The Tera Lumbar Interbody Fusion System is indicated for intervertebral body fusion of the spine in skeletally mature patients who have had at least six months of non-operative treatment. The device systems are designed for use with allogenic bone graft comprised of cancellous and/or corticocancellous bone graft and/or autograft to facilitate fusion. The Tera Lumbar Interbody Fusion System is intended for use at either one level or two contiguous levels in the lumbar spine, from L2 to S1, for the treatment of degenerative disc disease (DDD) with up to Grade I spondylolisthesis. DDD is defined as back pain of discogenic origin with degeneration of the disc confirmed by history and radiographic studies.

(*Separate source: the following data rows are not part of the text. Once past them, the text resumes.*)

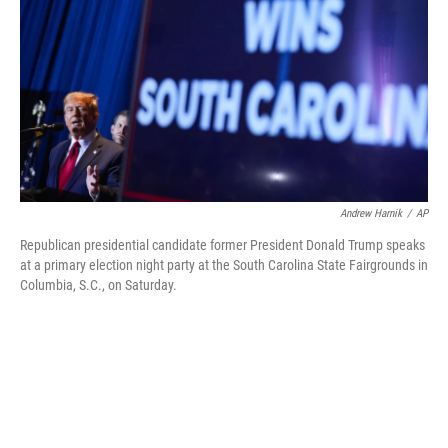
k
n
Andrew Harnik
/
AP
Republican presidential candidate former President Donald Trump speaks
at a primary election night party at the South Carolina State Fairgrounds in
Columbia, S.C., on Saturday.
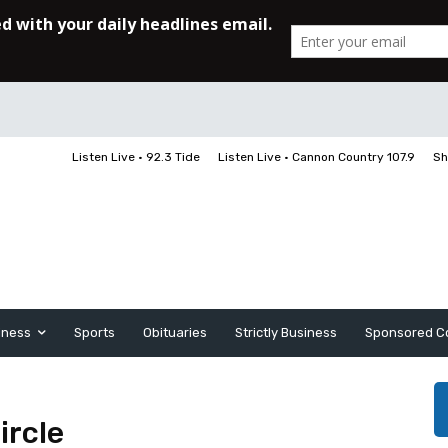
Listen Live • 92.3 Tide
Listen Live • Cannon Country 107.9
Sh
iness
Sports
Obituaries
Strictly Business
Sponsored C
ircle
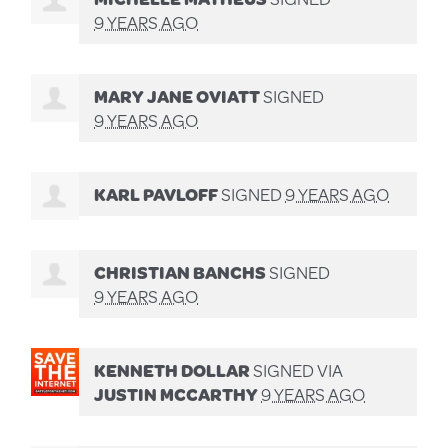
9 YEARS AGO
MARY JANE OVIATT
SIGNED
9 YEARS AGO
KARL PAVLOFF
SIGNED
9 YEARS AGO
CHRISTIAN BANCHS
SIGNED
9 YEARS AGO
KENNETH DOLLAR
SIGNED VIA
JUSTIN MCCARTHY
9 YEARS AGO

The Tera Lumbar Interbody Fusion System is intended to be used with supplemental spinal fixation system cleared for use in the lumbosacral spine.

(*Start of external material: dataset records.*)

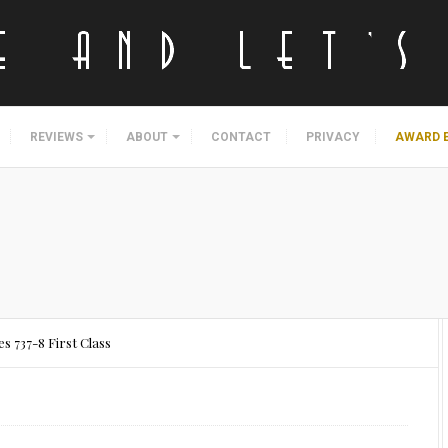
REVIEWS
ABOUT
CONTACT
PRIVACY
AWARD 
es 737-8 First Class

The Tera Lumbar Interbody Fusion System consists of intervertebral body fusion devices intended for lumbar interbody fusion using a transforaminal lumbar interbody fusion surgical approach (TLIF), an oblique transforaminal interbody fusion surgical approach (Oblique TLIF), or a posterior lumbar interbody fusion surgical approach (PLIF). The devices are intended to improve stability of the spine while supporting fusion. The Tera Lumbar Interbody Fusion System cages are intended for use at one or two contiguous levels in the lumbar spine (L2-S1). The components are offered in different shapes and sizes to meet the requirements of the individual patient's anatomy and are provided sterile. Tera Lumbar Interbody Fusion System cages are made of titanium alloy (Ti-6Al-4V ELI) per ASTM F3001 Standard Specification for Additive Manufacturing Titanium-6 Aluminum-4 Vanadium ELI (Extra Low Interstitial) with Powder Bed Fusion. All cages are manufactured using the L-PBF (laser powder bed fusion) additive manufacturing method. L-PBF allows for the formation of solid, non-porous cages with a layered porous lattice structure on the surfaces of the components, including the surfaces of the interior graft window. This intricate structure facilitates bone in-growth by providing a larger surface of implant/bone contact than a buffed surface. The cages are also titanium anodized to allow for identification of various heights by color. Tera-T Ti Interbody cages, Tera-O Ti Interbody cages, and Tera-P Ti Interbody cages are also available with a Promimic HAnano Surface (hydroxyapatite (HA) coating). Cages are coated with a 20nm HA layer composed of crystalline hydroxyapatite particles that mimic human bone tissue through shape, composition, and structure. This surface treatment increases implant anchoring by facilitating osseointegration and enhancing early bone growth. All Tera Lumbar Interbody Fusion System implants are only available sterile packaged. Non-sterile, reusable surgical instruments to support implantation of the system are provided for use with Tera Lumbar Interbody Fusion System devices are provided in steam sterilization trays.